The Ministries of Health and Agriculture announced on October 13 the establishment of a working group to prevent the transmission of diseases from animals to humans. The purpose of the working group is to strengthen coordination between the two ministries to prevent the outbreak of diseases such as avian flu and swine flu within the human population. According to the Ministry of Health, if an outbreak were to occur, the working group would assemble a team of experts, hold regular meetings to monitor the situation, report on the outbreak, and create a lab for researching the epidemiology of the outbreak.
The Ministry of Health announced a plan September 28 to control the emergence of a flu pandemic, according to an item posted on the Ministry's Web site. Under the "Flu Emergency Preparedness Plan," Health Ministry officials recommend the establishment of an anti-influenza leading working group, surveillance networks, laboratories, and a flu and bird-flu database to address the potential for human-to-human transmission of a mutated bird-flu virus. The plan also warns that the central government needs to improve China's vaccine production capabilities, since producing the appropriate vaccine can take two to six months after a pandemic begins.
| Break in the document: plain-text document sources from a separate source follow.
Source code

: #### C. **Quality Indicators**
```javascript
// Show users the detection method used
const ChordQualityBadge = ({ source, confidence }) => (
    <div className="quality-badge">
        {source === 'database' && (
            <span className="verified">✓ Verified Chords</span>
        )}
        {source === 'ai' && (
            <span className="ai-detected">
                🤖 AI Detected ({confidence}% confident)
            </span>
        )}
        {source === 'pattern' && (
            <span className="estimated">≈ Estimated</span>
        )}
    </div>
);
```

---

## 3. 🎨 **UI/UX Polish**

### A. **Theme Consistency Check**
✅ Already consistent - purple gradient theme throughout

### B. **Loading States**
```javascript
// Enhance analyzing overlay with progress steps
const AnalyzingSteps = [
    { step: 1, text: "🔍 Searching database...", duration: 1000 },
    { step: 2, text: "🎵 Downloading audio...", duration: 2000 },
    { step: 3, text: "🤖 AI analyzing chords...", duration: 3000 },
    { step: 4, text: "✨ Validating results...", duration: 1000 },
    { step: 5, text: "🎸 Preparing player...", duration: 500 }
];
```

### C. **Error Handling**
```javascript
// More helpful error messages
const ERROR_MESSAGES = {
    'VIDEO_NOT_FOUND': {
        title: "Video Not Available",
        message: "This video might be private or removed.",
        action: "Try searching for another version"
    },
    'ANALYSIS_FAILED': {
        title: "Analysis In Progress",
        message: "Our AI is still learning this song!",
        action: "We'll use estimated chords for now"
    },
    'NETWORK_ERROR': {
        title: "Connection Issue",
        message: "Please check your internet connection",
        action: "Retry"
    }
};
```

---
Officials in the Xinjiang Uighur Autonomous Region who have financial interests in coal industries and mines have not divested themselves of these holdings, despite a State Council directive to do so, according to an October 14 Xinjiang Daily report. The State Council had issued a Circular on August 24 ordering all government and Party officials and state-owned enterprise managers throughout China to disclose and divest all of their financial holdings in coal industries and mines (other than shares purchased in the public stock exchange) by September 22.
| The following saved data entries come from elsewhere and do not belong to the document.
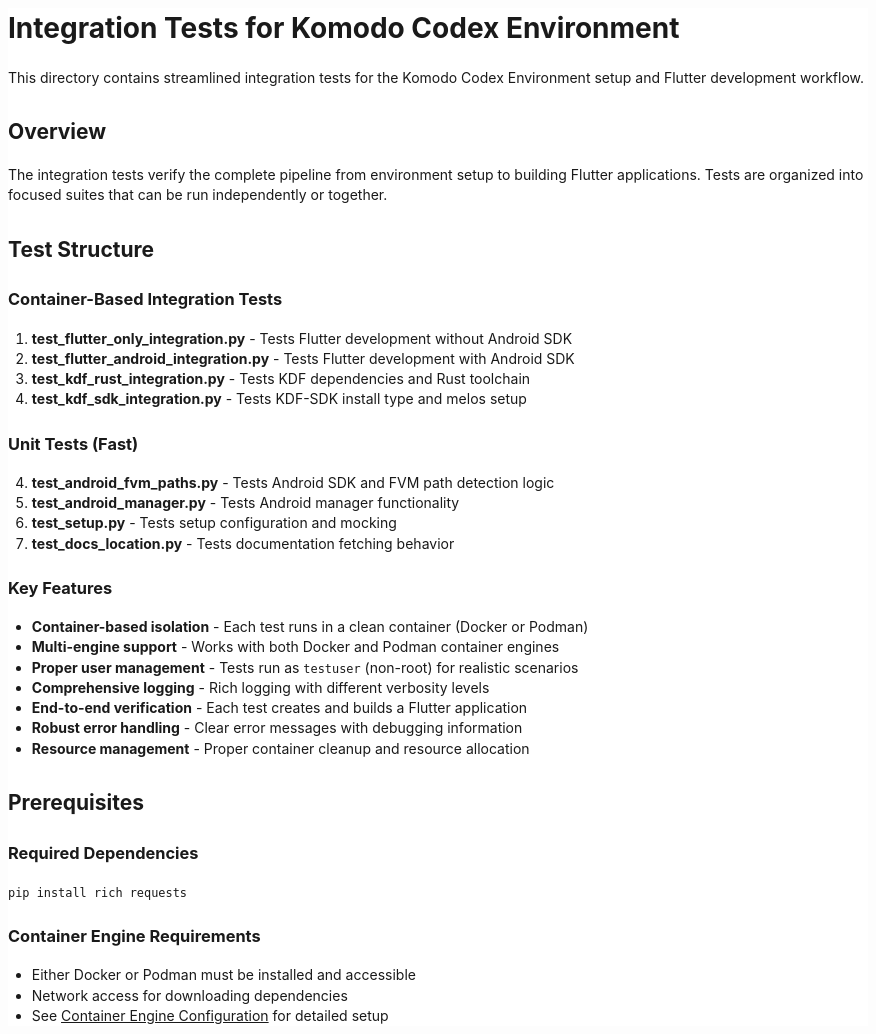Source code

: # Integration Tests for Komodo Codex Environment

This directory contains streamlined integration tests for the Komodo Codex Environment setup and Flutter development workflow.

## Overview

The integration tests verify the complete pipeline from environment setup to building Flutter applications. Tests are organized into focused suites that can be run independently or together.

## Test Structure

### Container-Based Integration Tests

1. **test_flutter_only_integration.py** - Tests Flutter development without Android SDK
2. **test_flutter_android_integration.py** - Tests Flutter development with Android SDK
3. **test_kdf_rust_integration.py** - Tests KDF dependencies and Rust toolchain
4. **test_kdf_sdk_integration.py** - Tests KDF-SDK install type and melos setup

### Unit Tests (Fast)

4. **test_android_fvm_paths.py** - Tests Android SDK and FVM path detection logic
5. **test_android_manager.py** - Tests Android manager functionality
6. **test_setup.py** - Tests setup configuration and mocking
7. **test_docs_location.py** - Tests documentation fetching behavior

### Key Features

- **Container-based isolation** - Each test runs in a clean container (Docker or Podman)
- **Multi-engine support** - Works with both Docker and Podman container engines
- **Proper user management** - Tests run as `testuser` (non-root) for realistic scenarios
- **Comprehensive logging** - Rich logging with different verbosity levels
- **End-to-end verification** - Each test creates and builds a Flutter application
- **Robust error handling** - Clear error messages with debugging information
- **Resource management** - Proper container cleanup and resource allocation

## Prerequisites

### Required Dependencies

```bash
pip install rich requests
```

### Container Engine Requirements

- Either Docker or Podman must be installed and accessible
- Network access for downloading dependencies
- See [Container Engine Configuration](../../docs/CONTAINER_ENGINE_CONFIGURATION.md) for detailed setup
Chinese human rights activist Hu Jia said that China's state security officers beat him and placed him under house arrest for 14 days during visits by top United Nations and European Union officials, according to an interview he gave Agence France-Presse's Hong Kong Service on September 7. According to Hu, officials held him under house arrest from August 24 through September 6. He said four state security officials beat him on August 29 when he tried to leave his home to go to the hospital. Hu arrived in Beijing on August 24 with a group of AIDS patients from Henan province, according to an August 31 report by Radio Free Asia.
The parents of a 24-year-old addict who died in a Guangdong province drug detoxification center received an anonymous call indicating that their son had been beaten to death, according to South China Morning Post articles published on August 4 and 5. An autopsy reportedly supports the caller’s assertion. The addict's parents, both doctors, had admitted him to the facility. According to one man who was detained there, the Guangdong center had a reputation for irregular fatalities and had been ordered to improve its record. Key footage from a surveillance camera that had been installed to prevent abuses is apparently missing without explanation.
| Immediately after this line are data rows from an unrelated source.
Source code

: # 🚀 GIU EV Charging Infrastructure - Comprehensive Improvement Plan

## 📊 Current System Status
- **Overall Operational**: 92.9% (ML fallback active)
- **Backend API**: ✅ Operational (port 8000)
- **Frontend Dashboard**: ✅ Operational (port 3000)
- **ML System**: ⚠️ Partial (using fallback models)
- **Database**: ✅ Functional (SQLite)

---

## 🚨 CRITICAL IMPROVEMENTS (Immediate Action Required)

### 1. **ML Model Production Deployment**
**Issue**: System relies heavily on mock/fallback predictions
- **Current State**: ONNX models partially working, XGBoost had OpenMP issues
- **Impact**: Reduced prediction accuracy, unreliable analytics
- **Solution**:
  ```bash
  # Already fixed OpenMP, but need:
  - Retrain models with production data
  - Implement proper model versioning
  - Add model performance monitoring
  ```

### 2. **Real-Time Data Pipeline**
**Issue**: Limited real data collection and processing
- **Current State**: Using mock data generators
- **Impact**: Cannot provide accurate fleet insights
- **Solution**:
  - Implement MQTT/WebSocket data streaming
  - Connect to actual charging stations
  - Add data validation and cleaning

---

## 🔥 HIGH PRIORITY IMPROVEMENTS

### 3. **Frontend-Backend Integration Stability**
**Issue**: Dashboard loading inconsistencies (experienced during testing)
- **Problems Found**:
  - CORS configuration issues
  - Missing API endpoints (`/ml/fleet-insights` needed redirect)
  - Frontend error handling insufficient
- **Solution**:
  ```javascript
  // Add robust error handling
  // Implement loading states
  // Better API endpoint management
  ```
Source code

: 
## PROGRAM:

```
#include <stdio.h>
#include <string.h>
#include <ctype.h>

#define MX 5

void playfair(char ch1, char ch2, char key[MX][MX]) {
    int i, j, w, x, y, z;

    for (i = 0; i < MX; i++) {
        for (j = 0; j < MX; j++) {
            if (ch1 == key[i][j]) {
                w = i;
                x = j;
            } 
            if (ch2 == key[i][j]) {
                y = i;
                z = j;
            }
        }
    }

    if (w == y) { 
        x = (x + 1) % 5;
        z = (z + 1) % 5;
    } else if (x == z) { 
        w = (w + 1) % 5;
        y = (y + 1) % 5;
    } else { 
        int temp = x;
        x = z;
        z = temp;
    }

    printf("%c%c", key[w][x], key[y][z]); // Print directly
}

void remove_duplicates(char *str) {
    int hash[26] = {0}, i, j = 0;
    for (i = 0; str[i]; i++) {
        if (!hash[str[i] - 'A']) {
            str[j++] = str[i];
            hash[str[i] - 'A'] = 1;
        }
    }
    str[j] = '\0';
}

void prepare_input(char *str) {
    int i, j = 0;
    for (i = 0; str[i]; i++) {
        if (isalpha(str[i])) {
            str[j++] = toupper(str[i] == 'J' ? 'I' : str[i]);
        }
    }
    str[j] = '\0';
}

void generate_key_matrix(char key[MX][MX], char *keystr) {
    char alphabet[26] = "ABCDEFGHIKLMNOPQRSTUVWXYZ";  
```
Li Yizhong, minister in charge of the State Administration of Work Safety (SAWS), spoke about China's rising number of coal mine accidents at an industrial safety conference held in Beijing on July 15, according to an article in the People's Daily. Li said that 2,672 miners had died during the first six months of 2005, an increase of 3.3 percent from the previous year. He also stressed that safety is a principal responsibility of everyone working at all levels of production. Government concerns about poor safety in coal mines have intensified after two major coal mine accidents that killed 166 miners in Shaanxi province in November 2004 and 214 miners in Liaoning province in February 2005.